For example, if you have a file called hello.txt containing "Hello, World!", Git creates a blob with that exact content. If you rename the file to greeting.txt but keep the content the same, Git uses the same blob—there's no need to store duplicate content.

Tree Objects

A tree object represents a directory. It contains pointers to blobs (files) and other trees (subdirectories), along with the filenames and permissions. This is how Git reconstructs your directory structure.

Think of a tree object as a directory listing. It might contain entries like:

100644 blob a906cb2a4a90... README.md
100644 blob 8f94139338f9... index.js
040000 tree 99f1a6d12f85... src/

This tree contains two files (README.md and index.js) and one subdirectory (src/).

Commit Objects

A commit object ties everything together. It contains:

A pointer to a tree object (the root directory of your project at that commit)
Pointers to parent commit(s)
Author and committer information
Timestamp
Commit message

tree 99f1a6d12f85...
parent 0d1521e4b3bf...
author Ashish Singodiya <hello@ashish.pro> 1704240000 +0530
committer Ashish Singodiya <hello@ashish.pro> 1704240000 +0530

Add user authentication feature

This creates a complete snapshot of your project at a specific point in time, linked to the previous state through the parent pointer.

How Git Tracks Changes

Now that we understand Git's object model, let's see how these pieces work together when you use Git commands.

What Happens During `git add`

When you run git add filename.txt, several things happen behind the scenes:

Git creates a blob: Git reads the file content and creates a blob object in the .git/objects/ directory
Git calculates the SHA-1 hash: The content is hashed to generate a unique identifier
Git updates the index: The staging area (.git/index) is updated to include this file and its blob hash

At this point, your file's content is safely stored in Git's database, even though you haven't committed yet. The index now knows that this file should be included in the next commit.

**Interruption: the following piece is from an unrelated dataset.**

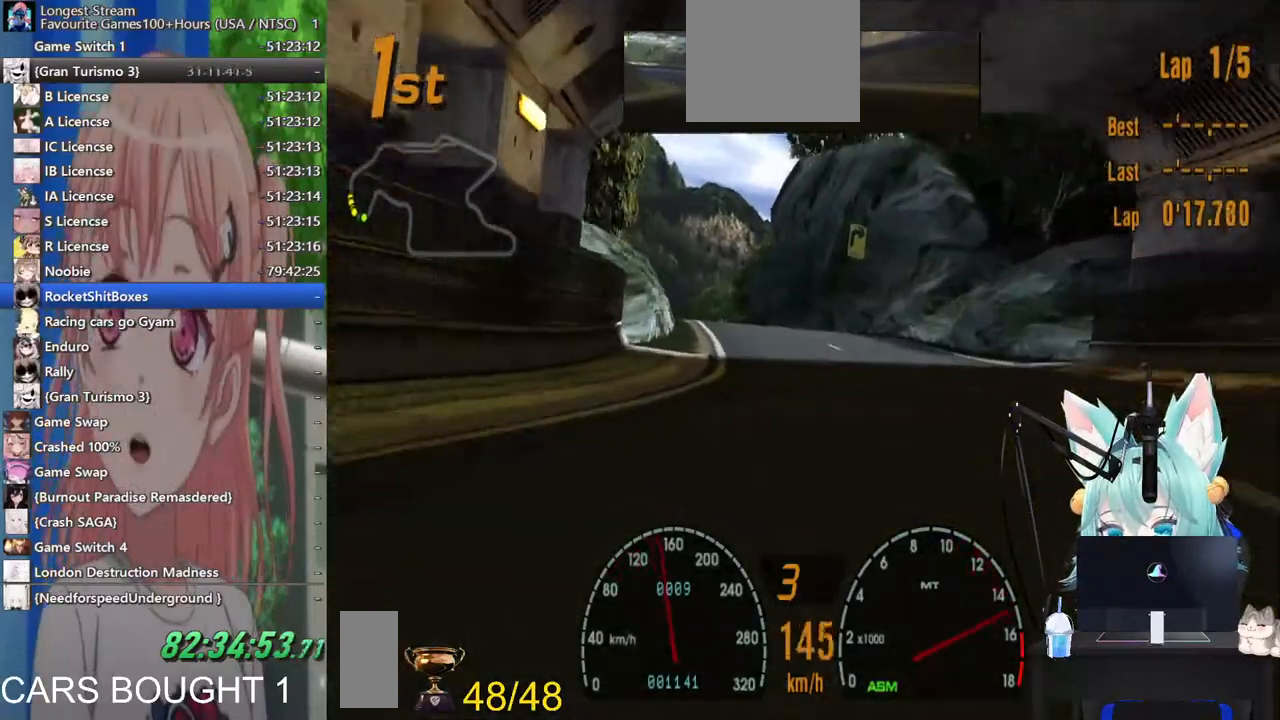
{"dt_ms": 500, "buttons": [], "left_stick": "center", "right_stick": "center", "events": []}
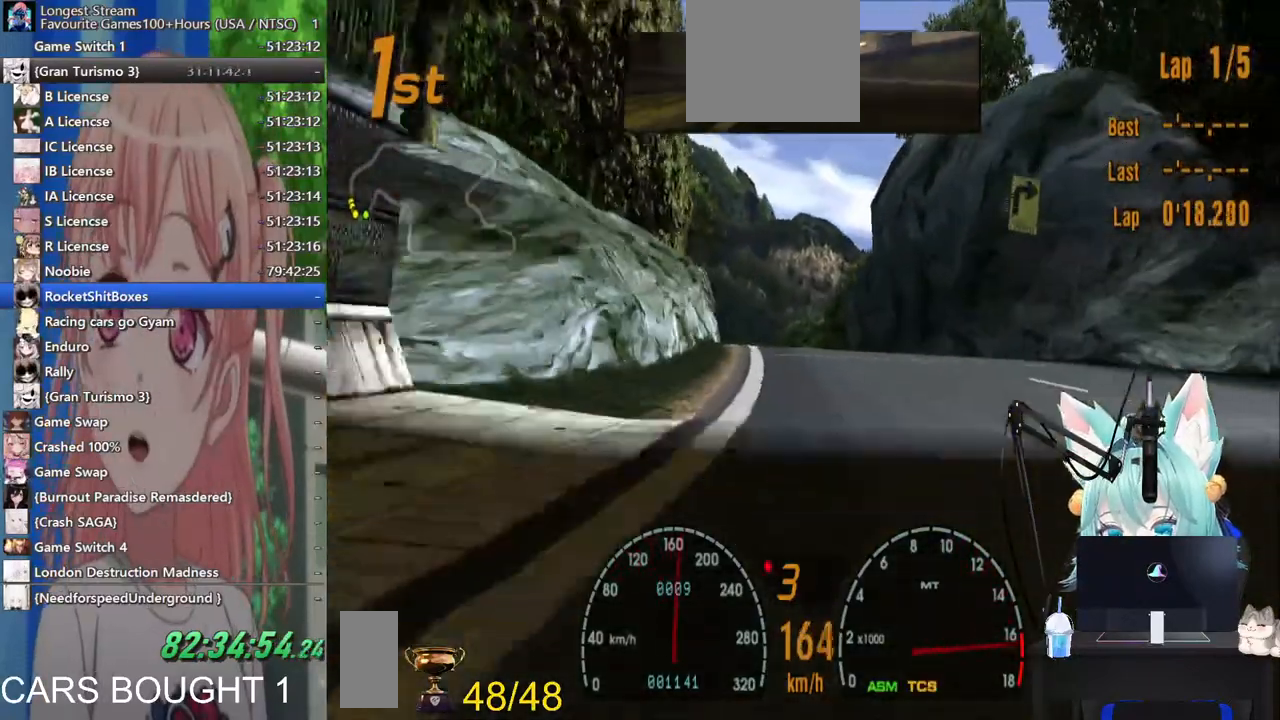
{"dt_ms": 500, "buttons": ["CROSS"], "left_stick": "left", "right_stick": "center", "events": [[83, "left_stick", "left"], [183, "left_stick", "center"], [300, "left_stick", "left"], [467, "CROSS", "down"]]}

What Happens During `git commit`

When you run git commit -m "Your message", Git performs these steps:

Git creates tree objects: Git creates tree objects representing your project's directory structure, based on the staged files in the index
Git creates a commit object: Git creates a commit object that points to the root tree, includes metadata, and links to the parent commit
Git updates the branch reference: The current branch pointer (like refs/heads/main) is updated to point to this new commit
Git clears the staging area: The index is updated to match the new commit

Here's a visual representation of what happens:

Working Directory  →  Staging Area (Index)  →  Repository (.git)
------------------------------------------------------------------
You edit files     →  git add stages files  →  git commit saves
                                                 snapshot

The Relationship Between Commits, Trees, and Blobs

Let's trace through a concrete example. Suppose you have this project structure:

my-project/
├── README.md
└── src/
    └── app.js

When you commit this, Git creates:

Blob for README.md: Stores the content of README.md
Blob for app.js: Stores the content of app.js
Tree for src/: Points to the app.js blob
Tree for root directory: Points to the README.md blob and the src/ tree
Commit object: Points to the root tree and contains metadata

Commit A
    |
    v
Root Tree
    |
    ├──> README.md (blob)
    |
    └──> src/ (tree)
           |
           └──> app.js (blob)

If you modify app.js and commit again, Git creates:

New blob for app.js: The old blob is kept unchanged
New tree for src/: Points to the new app.js blob
New root tree: Points to the unchanged README.md blob and the new src/ tree
New commit object: Points to the new root tree and to Commit A as its parent

Commit B
    |
    v
Root Tree (new)
    |
    ├──> README.md (blob) [same as before]
    |
    └──> src/ (tree - new)
           |
           └──> app.js (blob - new)

Notice how Git reuses the unchanged README.md blob. This is what makes Git so storage-efficient.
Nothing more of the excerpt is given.